Essa polarização só vai aumentar e gerar vítimas colaterais, como a atriz Juliana Paes. Ela criticou os extremismos em uma postagem de seu perfil em rede social e levou pauladas dos dois lados. Desagradou a esquerda por ter falado em “delírios comunistas” (o que gerou memes interessantes na rede) e a direita por ter chamado os bolsonaristas de “gado”.
O presidente continua firme em sua estratégia de provocar os adversários. Faz parte da personalidade de Bolsonaro viver no limite e tripudiar quem está no campo inimigo. Até pouco tempo atrás, isso gerava uma espécie de revolta silenciosa por parte principalmente de petistas. A esquerda, ainda envergada por conta das acusações de corrupção em cima do Partido dos Trabalhadores, reagia timidamente às provocações. Os moderados, por sua vez, foram bombardeados exaustivamente com o bordão “e se fosse o PT?” nos dois primeiros anos de governo quando manifestavam seu descontentamento.

• Dados para análise:
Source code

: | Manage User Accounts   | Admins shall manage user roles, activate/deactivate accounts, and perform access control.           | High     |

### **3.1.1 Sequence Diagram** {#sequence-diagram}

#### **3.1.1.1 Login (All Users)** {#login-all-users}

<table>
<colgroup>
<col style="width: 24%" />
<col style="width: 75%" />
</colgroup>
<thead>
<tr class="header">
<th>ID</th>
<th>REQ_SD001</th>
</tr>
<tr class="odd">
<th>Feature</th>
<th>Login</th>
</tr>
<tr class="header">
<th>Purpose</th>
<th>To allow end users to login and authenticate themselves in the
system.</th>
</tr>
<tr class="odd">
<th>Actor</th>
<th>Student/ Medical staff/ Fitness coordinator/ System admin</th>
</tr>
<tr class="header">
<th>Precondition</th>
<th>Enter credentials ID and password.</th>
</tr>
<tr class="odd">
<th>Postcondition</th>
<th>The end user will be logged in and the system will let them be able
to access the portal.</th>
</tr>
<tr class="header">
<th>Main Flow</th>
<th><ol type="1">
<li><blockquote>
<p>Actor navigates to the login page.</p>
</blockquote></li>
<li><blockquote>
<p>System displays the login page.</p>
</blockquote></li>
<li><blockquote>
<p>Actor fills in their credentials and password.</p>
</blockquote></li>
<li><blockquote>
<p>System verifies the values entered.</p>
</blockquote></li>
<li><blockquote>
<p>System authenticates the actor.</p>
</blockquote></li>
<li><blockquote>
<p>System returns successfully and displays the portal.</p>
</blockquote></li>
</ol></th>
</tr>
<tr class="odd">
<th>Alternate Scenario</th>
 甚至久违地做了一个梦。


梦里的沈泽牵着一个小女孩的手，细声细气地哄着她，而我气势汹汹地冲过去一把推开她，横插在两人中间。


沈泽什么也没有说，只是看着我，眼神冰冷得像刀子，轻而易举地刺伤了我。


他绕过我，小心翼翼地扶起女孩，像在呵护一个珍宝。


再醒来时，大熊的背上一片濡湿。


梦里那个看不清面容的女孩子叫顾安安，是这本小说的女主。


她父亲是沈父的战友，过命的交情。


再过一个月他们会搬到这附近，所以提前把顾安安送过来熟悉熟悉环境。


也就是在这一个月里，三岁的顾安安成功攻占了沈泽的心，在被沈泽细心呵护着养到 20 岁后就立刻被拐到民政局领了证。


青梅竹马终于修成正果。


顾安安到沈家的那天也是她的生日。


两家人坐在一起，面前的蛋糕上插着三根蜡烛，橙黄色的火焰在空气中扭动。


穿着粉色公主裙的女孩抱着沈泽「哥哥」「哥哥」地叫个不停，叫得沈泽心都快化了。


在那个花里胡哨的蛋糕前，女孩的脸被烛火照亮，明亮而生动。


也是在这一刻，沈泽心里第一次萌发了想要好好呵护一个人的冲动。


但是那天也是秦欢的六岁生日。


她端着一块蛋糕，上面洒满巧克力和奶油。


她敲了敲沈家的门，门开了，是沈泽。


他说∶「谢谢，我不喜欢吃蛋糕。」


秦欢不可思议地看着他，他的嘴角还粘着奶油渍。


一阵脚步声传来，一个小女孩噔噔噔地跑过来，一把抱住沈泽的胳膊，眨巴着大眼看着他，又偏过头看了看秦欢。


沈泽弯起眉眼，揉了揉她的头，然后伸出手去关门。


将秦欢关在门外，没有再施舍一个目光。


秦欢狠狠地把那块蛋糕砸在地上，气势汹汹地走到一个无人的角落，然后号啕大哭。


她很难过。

• Instruções da tarefa:
Atualize, por favor, o texto sobre a polarização política, começando em "O presidente continua" e seguindo até "manifestavam seu descontentamento.", com "adversários" trocado por "opositores".

• Resultado da tarefa:
O presidente continua firme em sua estratégia de provocar os opositores. Faz parte da personalidade de Bolsonaro viver no limite e tripudiar quem está no campo inimigo. Até pouco tempo atrás, isso gerava uma espécie de revolta silenciosa por parte principalmente de petistas. A esquerda, ainda envergada por conta das acusações de corrupção em cima do Partido dos Trabalhadores, reagia timidamente às provocações. Os moderados, por sua vez, foram bombardeados exaustivamente com o bordão “e se fosse o PT?” nos dois primeiros anos de governo quando manifestavam seu descontentamento.